Wednesday, October 04, 2006


Another Cushing's patient says it better than I can. I'm fully going to blame the tumors for this, as I used to be an honor student with one horribly disgraceful B+ in elementary school. My vocabulary has eroded over the years, my grammar slipping and sentence structure crumbling with poor punctuation, and intervals spaced with periods that would make my public relation's writer mother-in-law have a grand mal seizure.

I digress. A post on being hijacked by this disease, doctor name abbreviations changed to protect the innocent ;):

"....I sorted through old photos to take with me to my initial apt with Dr. X. There are not many pictures of me during the last 6-8 years, but a few. It was sad, yet confirming to see the pictures of what I looked like before Cushings hijacked my body. I had one of those pictures on my desk because I wanted to keep it in front of me to remind me of what I will someday look like again....or at least reasonably resemble! My best friend for the past 8 years, said "who is this"? I thought she was joking, but then quickly realized she wasn't....that's when I knew how drastic the change had been on my appearance and how easily & naturally I still thought about myself the way I was BC.....(before cushings).

Little did I know that there would be another opportunity to be "gutted" when I took all the pictures I collected to my first apt with Dr. X a couple of weeks ago and heard him say repeatedly, "is this one you"? AHHHHHHHHH...that hurt!! I wanted to scream, "...OF COURSE THAT'S ME....ARE YOU BLIND? HOW CAN YOU NOT TELL IT'S ME?" Then I heard the comment, "yes, I can see there's been a dramatic change."

I have found not being recognized is more hurtful than being glared at by other women in public. It felt like not being acknowledged.........not being recognized felt like the person I loved had died and others had forgotten. How could my self-image be so tied to my appearance? In some ways I think I've learned that there's a part of me that refuses to let cushings move in and become a permanent part of my life. It's not me. It's a temporary intruder that has cleverly snuck in to my life and made it's presence known so slowly that others do not realize I've been taken hostage.....that I need help.

I used to trust doctors to do what was in my best interest. When I lost that trust, I began to trust in the medical tests despite the competence or disposition of a doctor. Now I've even come to realize the variables that impact and can skew tests.....didn't put the purple tubes for ACTH on ice fast enough, didn't spin it soon enough, forgot to send the right paperwork for me with the samples....then I learn that the test results may not reflect my condition because my body is producing the hormones on a cyclical basis.
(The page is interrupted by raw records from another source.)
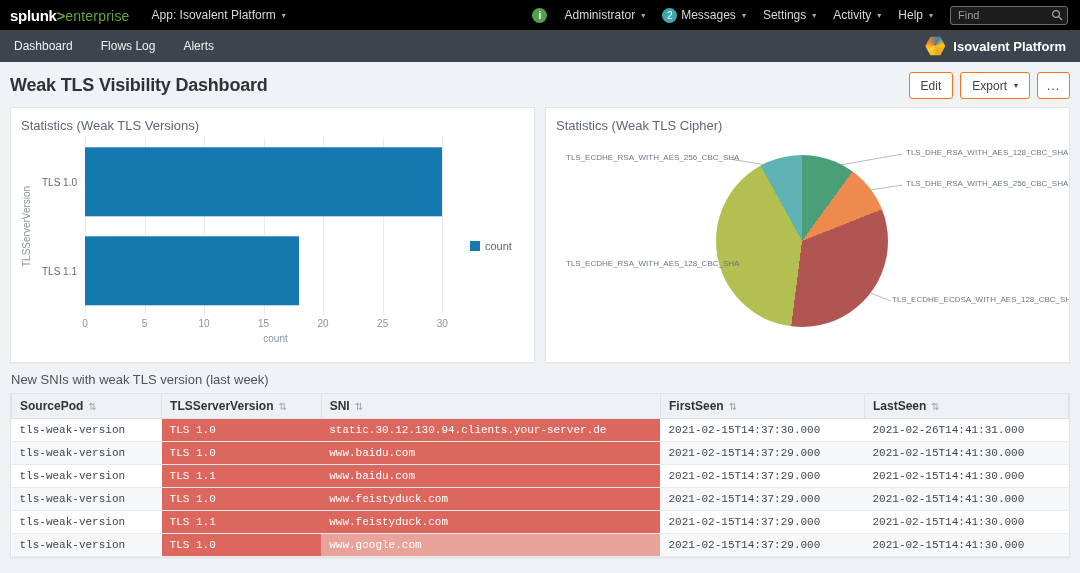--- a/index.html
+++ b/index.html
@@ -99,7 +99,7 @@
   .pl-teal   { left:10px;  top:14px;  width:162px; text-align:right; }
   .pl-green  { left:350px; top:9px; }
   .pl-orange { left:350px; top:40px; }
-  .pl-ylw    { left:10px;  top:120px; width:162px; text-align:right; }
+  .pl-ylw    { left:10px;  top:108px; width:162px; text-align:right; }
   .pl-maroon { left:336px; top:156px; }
So, I have learned to trust myself above all others and above the science behind the tests.

I've listened to 5 endos at highly ranked facility tell me nothing was wrong, I should see a psychiatrist, stop eating so much, exercise vigorously,....yet knowing in my heart they were wrong even if I was too exhausted and weak to speak up for myself.

Then I learned to go into a doc's apt with a plan, just like a business meeting....."what do I want to walk out of here with?" is the question I asked myself. I learned what kind of information to share, what to leave out as I grew confident of what information was relevant and how to "tell my story" in a concise, factual manner. I developed my own "dog & pony show" as we call it in my company, complete with charts, pictures and a rehearsed speech. I learned how to "fail fast" in my relationships with doctors as my ability to sense their level of comfort and competence.

I have grown in ways I never expected or intended. I often wonder if I'll ever need to fight like this again. I question what the "life lessons" are that I'm supposed to be I don't enjoy repeating painful lessons. smile.gif I feel like I've had to endure "Olympic style" training in order to physically and mentally survive, yet what is the purpose of these skills once I'm on the other side of this fight?

Will I ever be "nice" again? Will I be able to trust others with my well being? It's brought out an ugliness in me that I don't like. I don't like having to use my energy to pound on others to send me copies of my test results, make sure the insurance company pays for my benefits, assert myself with office staff to make my next doctors apt soon because I'm an emergency!

This disease has not only stolen my appearance, but held me at gunpoint to be fighting for myself on all fronts. I don't like fighting, pushing, raising my voice so I can be heard by doctors that are lending a deaf ear to my cry for help. It's hard enough being sick and it's not in my nature to be pushing all the time. I want to be the peace-maker, nurturer, the one with the infectious laugh that brightens other peoples day....that leaves them feeling better than they did when they came in. It seems like a luxury now.....and one I will not take for granted again."

Oh, all of that hits home with me. I am living it. One day I hope to write a manual, or at least a pamphlet, to help other people with rare or hard to diagnose diseases navigate the medical system.